# Water report in the nipple area



## gogetter (Jul 5, 2008)

We are wanting to try trolling? Was hoping someone with imagery could tell me if the nipple is worth running to. We aren't experienced at trolling. I'd like any advantage I can get. If not we'll burn a lot of gas and crush a lot of cans lol.


----------



## fishen (Dec 13, 2011)

Sat. imaging shows it to be green. No real blue water anywhere close.


----------



## gogetter (Jul 5, 2008)

Thanks. We may go anyway if there isn't anywhere close that's better. Just have to hope for something floating.


----------



## gator75 (Aug 11, 2016)

Work nipple to 131 and back. A bit early but may run over a white marlin.


----------



## iJabo (Jul 6, 2013)

I haven't been personally, but the wahoo and mahi report has been steady. Good pocket of green water with a decent rip west of the nipple. I'm personally waiting for the water temp to drop a bit, but you don't know if you don't go!

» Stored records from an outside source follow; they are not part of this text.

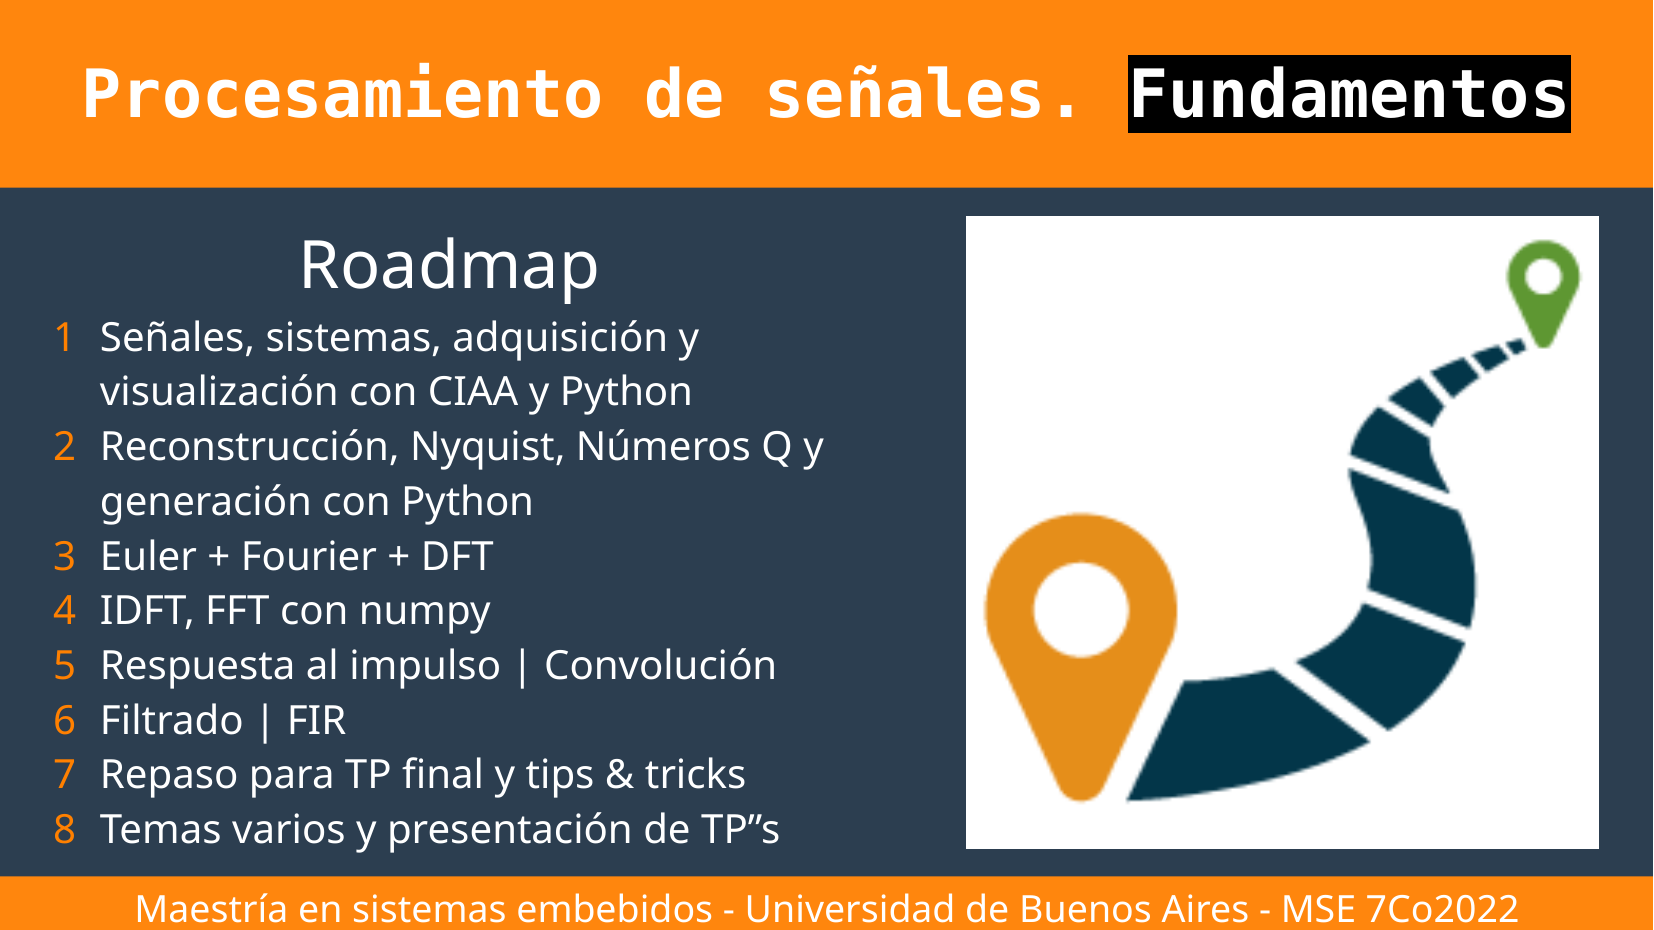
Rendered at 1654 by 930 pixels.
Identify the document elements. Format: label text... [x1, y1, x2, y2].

picture [966, 216, 1599, 849]
title Procesamiento de señales. Fundamentos [58, 16, 1594, 135]
text_box Roadmap [56, 207, 844, 307]
list Señales, sistemas, adquisición y visualización con CIAA y Python Reconstrucción, Nyquist, Números Q y generación con Python Euler + Fourier + DFT IDFT, FFT con numpy Respuesta al impulso | Convolución Filtrado | FIR Repaso para TP final y tips & tricks Temas varios y presentación de TP”s [37, 307, 901, 857]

Apparently it is HOT at the blue water rip. The only problem is that it is about 200 miles out... Image was the last clear day, (8/7/19).


----------



## gogetter (Jul 5, 2008)

Well we went and struck out. Not much life out there. Found a small rip with very little grass trolled it with no luck.


----------



## onoahi (Oct 5, 2007)

Friend went to Spur last we. Water clean green and lots of bait. They didn’t do any good and ended up deep dropping, but are headed back this we.


----------



## ldw (Aug 30, 2009)

Anyone been back lately ? How’s the water ?


----------



## jack2 (Mar 19, 2010)

onoahi said:


> Friend went to Spur last we. Water clean green and lots of bait. They didn’t do any good and ended up deep dropping, but are headed back this we.


get anything deep dropping? :thumbup: usually, if they ain't hitting a trolling lure, then you can pick up something on the bottom.

jack


----------